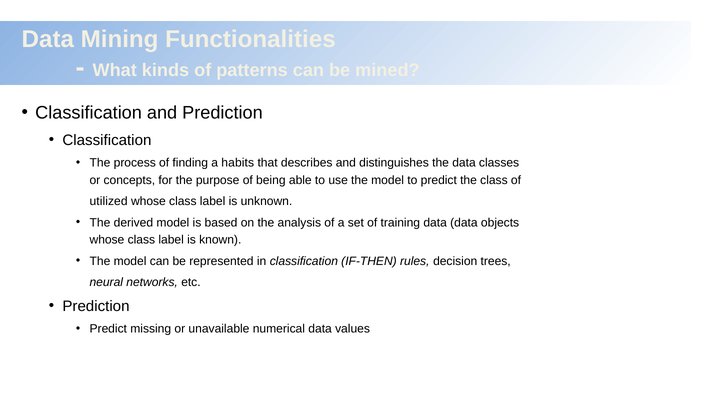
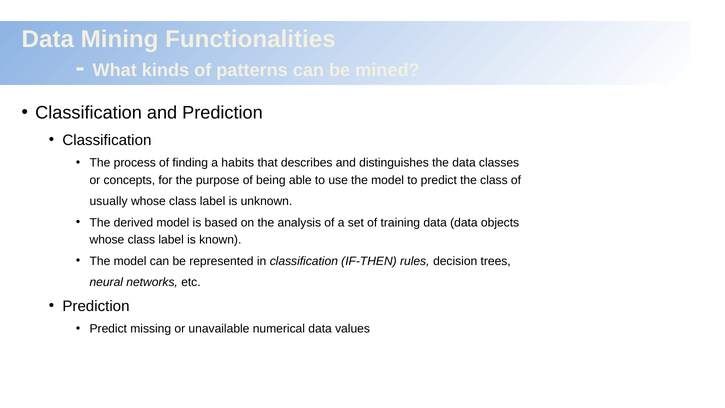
utilized: utilized -> usually
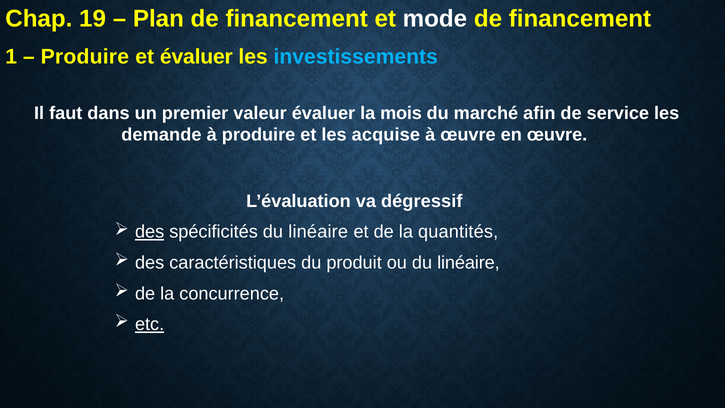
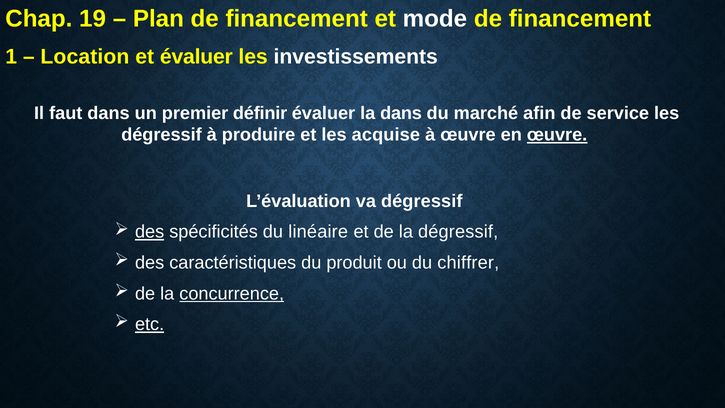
Produire at (85, 57): Produire -> Location
investissements colour: light blue -> white
valeur: valeur -> définir
la mois: mois -> dans
demande at (161, 135): demande -> dégressif
œuvre at (557, 135) underline: none -> present
la quantités: quantités -> dégressif
ou du linéaire: linéaire -> chiffrer
concurrence underline: none -> present
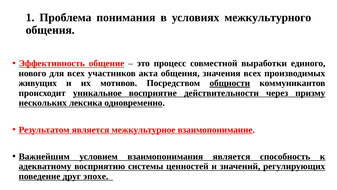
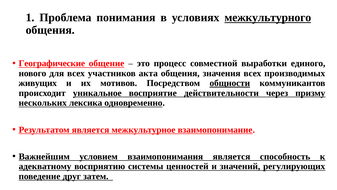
межкультурного underline: none -> present
Эффективность: Эффективность -> Географические
эпохе: эпохе -> затем
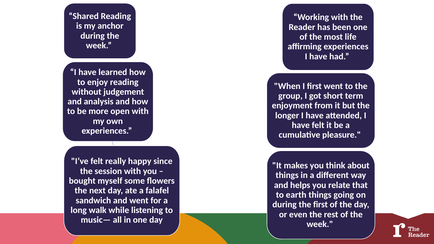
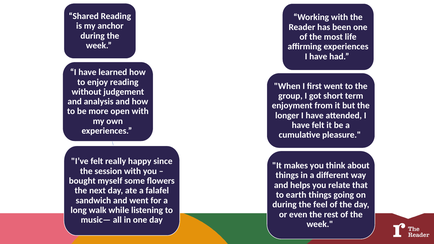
the first: first -> feel
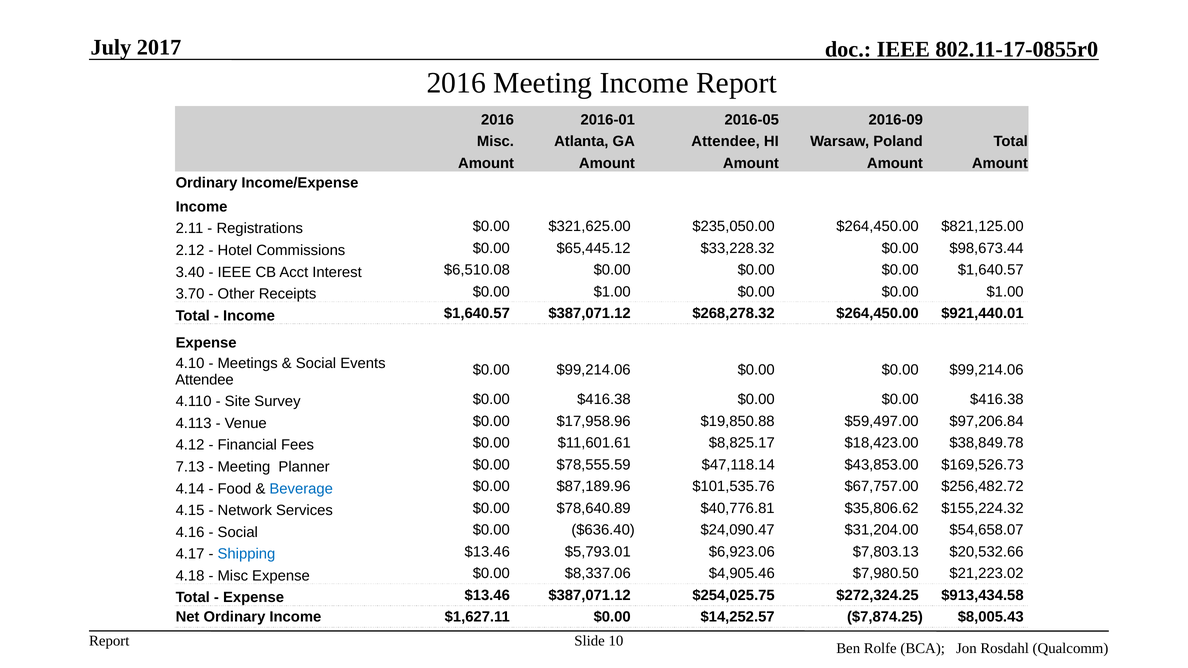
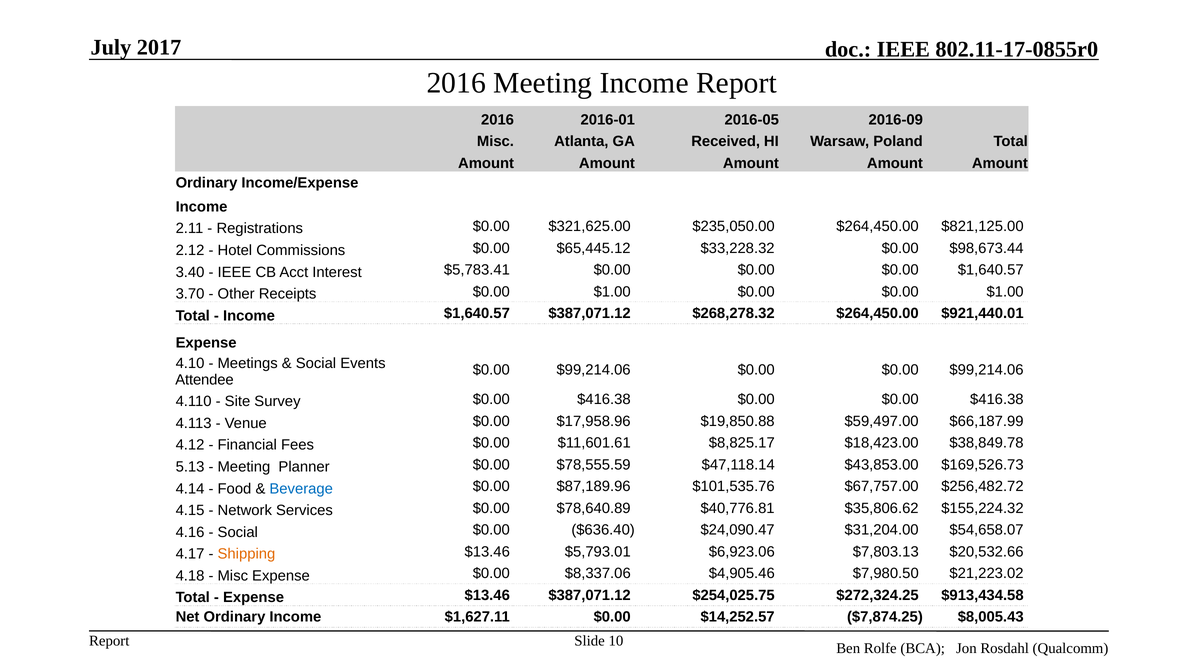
GA Attendee: Attendee -> Received
$6,510.08: $6,510.08 -> $5,783.41
$97,206.84: $97,206.84 -> $66,187.99
7.13: 7.13 -> 5.13
Shipping colour: blue -> orange
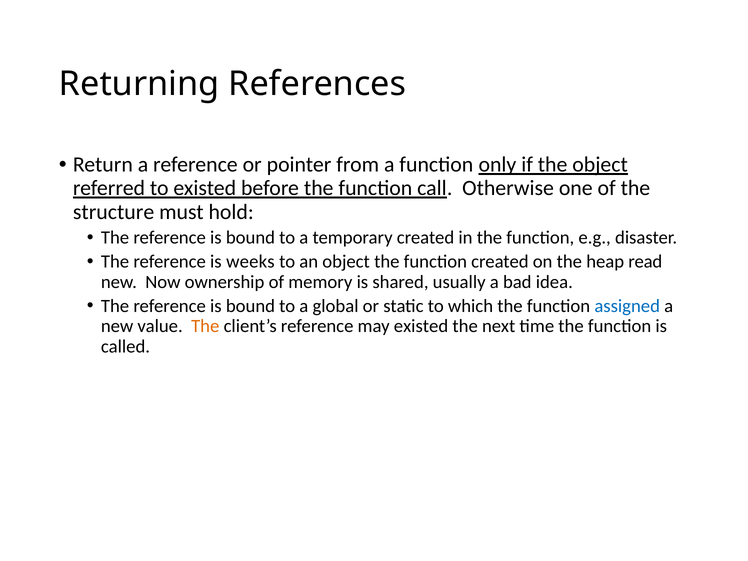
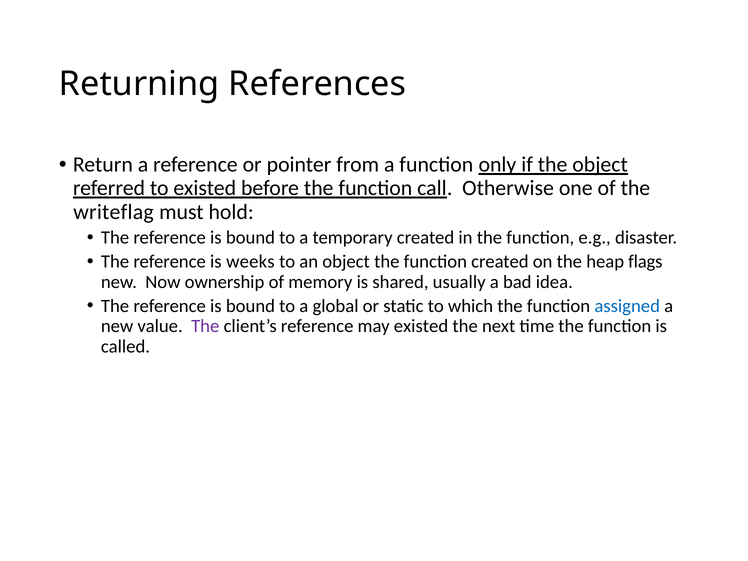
structure: structure -> writeflag
read: read -> flags
The at (205, 326) colour: orange -> purple
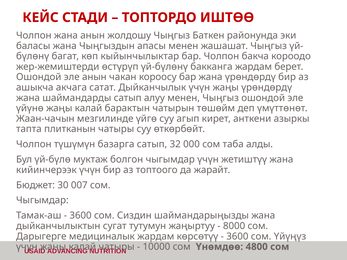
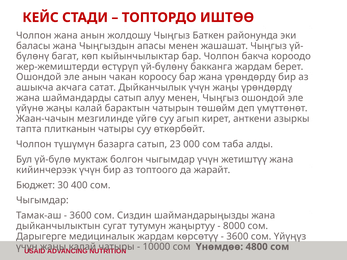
32: 32 -> 23
007: 007 -> 400
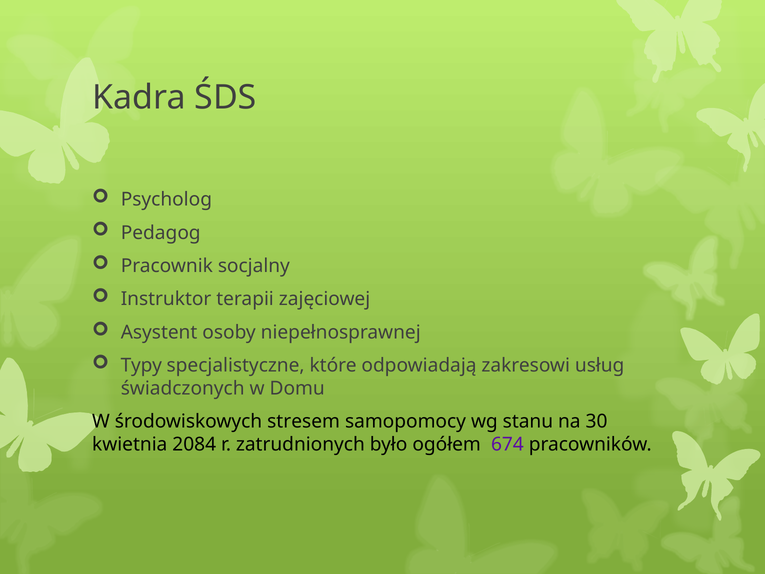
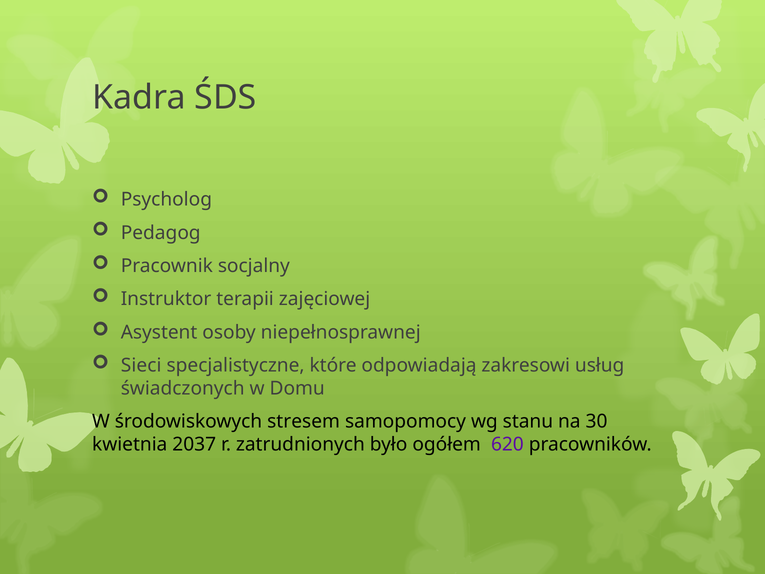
Typy: Typy -> Sieci
2084: 2084 -> 2037
674: 674 -> 620
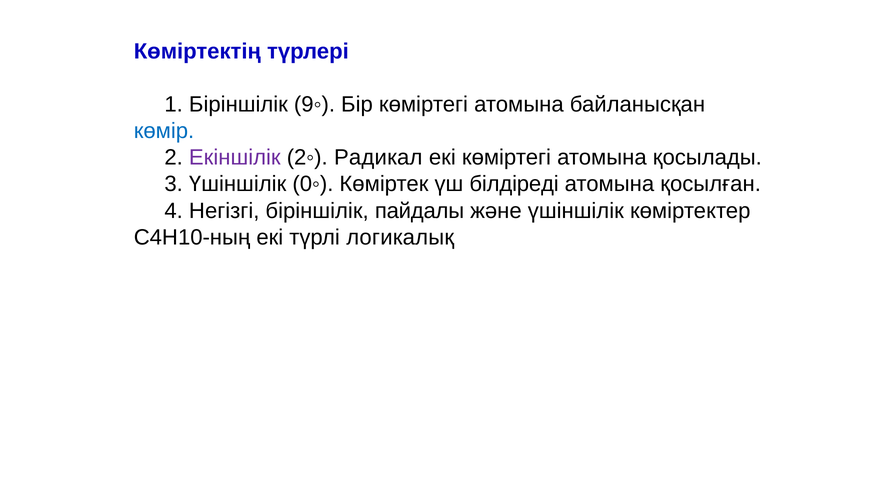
§ §
◆ 任务目标:
把上面所有条目里的文字行一字不改地摘出来，标着图片的那几行不要放进去。

◆ 回答内容:
utilized: utilized -> usually
Produire at (85, 57): Produire -> Location
investissements colour: light blue -> white
valeur: valeur -> définir
la mois: mois -> dans
demande at (161, 135): demande -> dégressif
œuvre at (557, 135) underline: none -> present
la quantités: quantités -> dégressif
ou du linéaire: linéaire -> chiffrer
concurrence underline: none -> present
межкультурного underline: none -> present
Эффективность: Эффективность -> Географические
эпохе: эпохе -> затем
the first: first -> feel
GA Attendee: Attendee -> Received
$6,510.08: $6,510.08 -> $5,783.41
$97,206.84: $97,206.84 -> $66,187.99
7.13: 7.13 -> 5.13
Shipping colour: blue -> orange
structure: structure -> writeflag
read: read -> flags
The at (205, 326) colour: orange -> purple
32: 32 -> 23
007: 007 -> 400
Typy: Typy -> Sieci
2084: 2084 -> 2037
674: 674 -> 620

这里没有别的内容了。